QUAND L’ART BRISE LE SILENCE DES LARMES
L'EPOPEA DELL''ERASMUS, UN CORSARO DI CARAVAGGIO !
Chronique de KRISTIAN FRÉDRIC
21 septembre 2024
Première escale dans le grand port de la Biennale d’Art contemporain ! En ce samedi ensoleillé, je me lance à l’abordage des pavillons dans les Giardini di Venezia. Une vraie expédition digne d’un marin intrépide. Il faut de l’endurance, de la curiosité, et surtout, de bonnes chaussures – celles qui vous rendent invincible face aux kilomètres de pavés vénitiens. J’en ai arpenté des pavillons, vu des créations qui feraient fondre les semelles de mes souliers. Mais en fin de journée, quand vos pieds sont ornés d’ampoules comme des médailles de guerre, vous savez que ça en valait la peine.

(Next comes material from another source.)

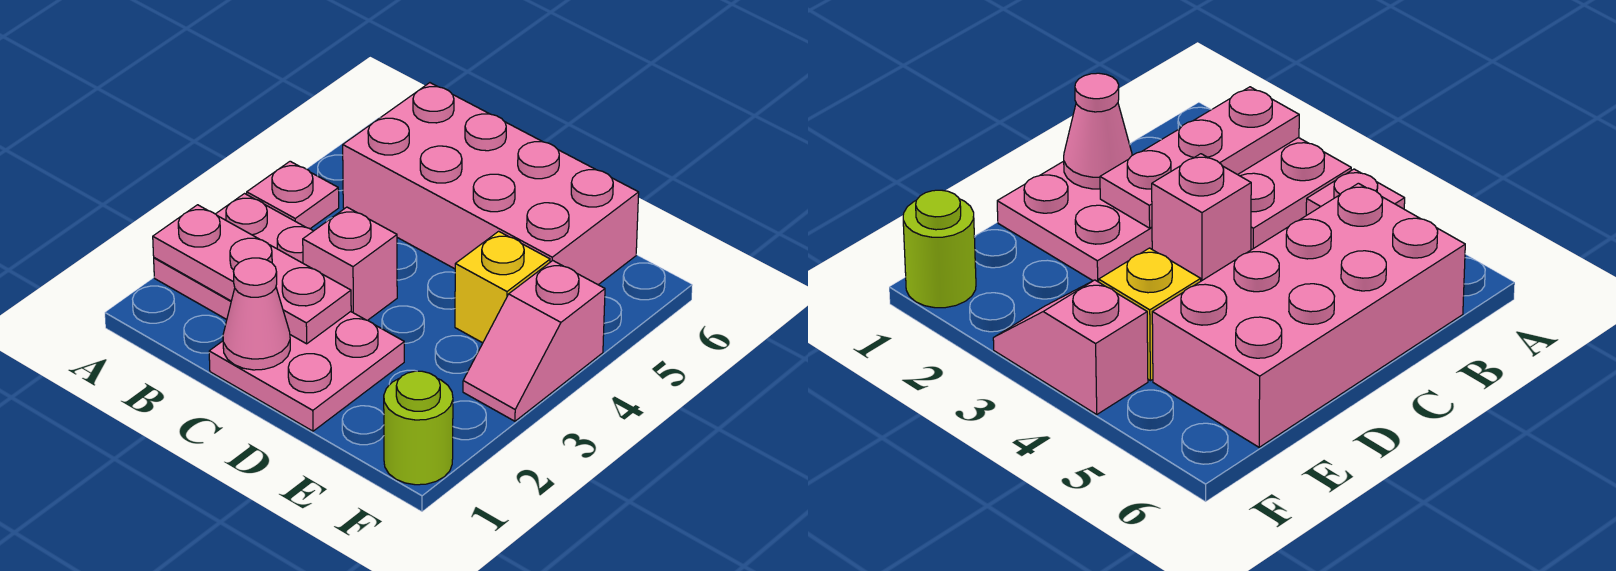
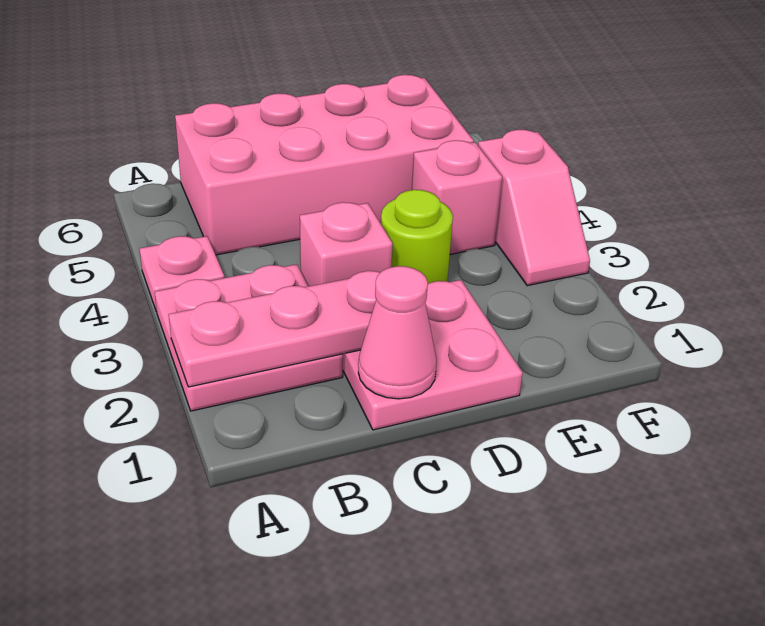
yellow 1x1 brick [455,231,550,343] -> pink 1x1 brick [412,140,502,254]
lime 1x1 round brick [384,371,453,485] -> lime 1x1 round brick moved to [381,190,453,284]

Oh, combien de récits marins pourrais-je partager de cette traversée artistique ! Des vagues d’émotions me submergeant, du rire aux larmes. Si l’on veut badiner tout en réfléchissant sur le monde et le pouvoir, cap sur le Pavillon suisse. L’artiste suisse-brésilien Guerrero do Divino Amor vous invite à une fête nationale où l’autoreprésentation est roi et le carnaval un royaume d’ironie, de liberté et de douce folie. Dans Super Superior Civilisations, c’est un monde capitaliste qui engloutit tout pour le recracher sous forme d’images, se dévorant lui-même dans un dernier éclat de rire. Un véritable coup de vent qui fait tanguer le bateau.
Le Pavillon Français, quant à lui, vous embarque pour une plongée abyssale avec Julien Creuset à la barre. On se retrouve dans un univers multi sensoriel digne des légendes marines, où les paysages sous-marins se dévoilent comme des trésors enfouis. Des images hypnotiques vous entraînent dans les profondeurs de l’océan Atlantique ou des Caraïbes, là où les sculptures-lianes de filets marins s’entrelacent avec des éléments organiques et des déchets, le tout indissociable des visions futuristes subaquatiques diffusées sur grand écran. C’est comme découvrir une sirène dans un vieux coffre rouillé.
Et puis, il y a l’escale au Pavillon britannique, Écouter la pluie toute la nuit de John Akomfrah. Ici, le marin que je suis se retrouve à scruter l’horizon des problèmes contemporains – mémoire, migration, injustice raciale, changement climatique – tout en se laissant bercer par le doux murmure de la pluie et des sons du monde. C’est un voyage poétique, un doux roulis qui invite à l’écoute.
Mais alors, la tempête émotionnelle m’a frappé de plein fouet au Pavillon Polonais. Là, le marin que je suis a perdu pied. L'exposition Répète après moi II du collectif ukrainien Open Group m’a cloué au sol, comme si une ancre géante m’empêchait de bouger. Dans une salle obscure, un grand écran, des pieds de micros qui forment une frontière entre les images et nous, pauvres spectateurs. Des réfugiés ukrainiens se présentent, reproduisent le son d’une arme ou d’un élément sonore gravé dans leur mémoire de guerre. Un karaoké de l’horreur, où les bruits du monde sont ceux de la destruction. Pas d’emphase, pas de pathos. Juste des êtres, tout âge confondu, recréant des sons face à vous. C’est opératique, c’est simple, c’est terrifiant. Et moi, marin aguerri, je suis resté là, pétrifié, tandis qu’un torrent de larmes, plus salé que l’océan lui-même, déferlait de mes yeux.
Des souvenirs d’autres tempêtes sont alors venues frapper à ma porte. Mon voyage à Sarajevo sous les tirs de snipers, les récits de luttes et de résistances des femmes torturées dans les geôles espagnoles. Chaque son me rappelait pourquoi je détestais tant les feux d’artifice dans les villes en paix. Parce que dans chaque explosion, il y a l’écho d’une guerre passée, d’une douleur inoubliable. Et dans chaque pavillon, un fragment de notre humanité qui survit malgré tout.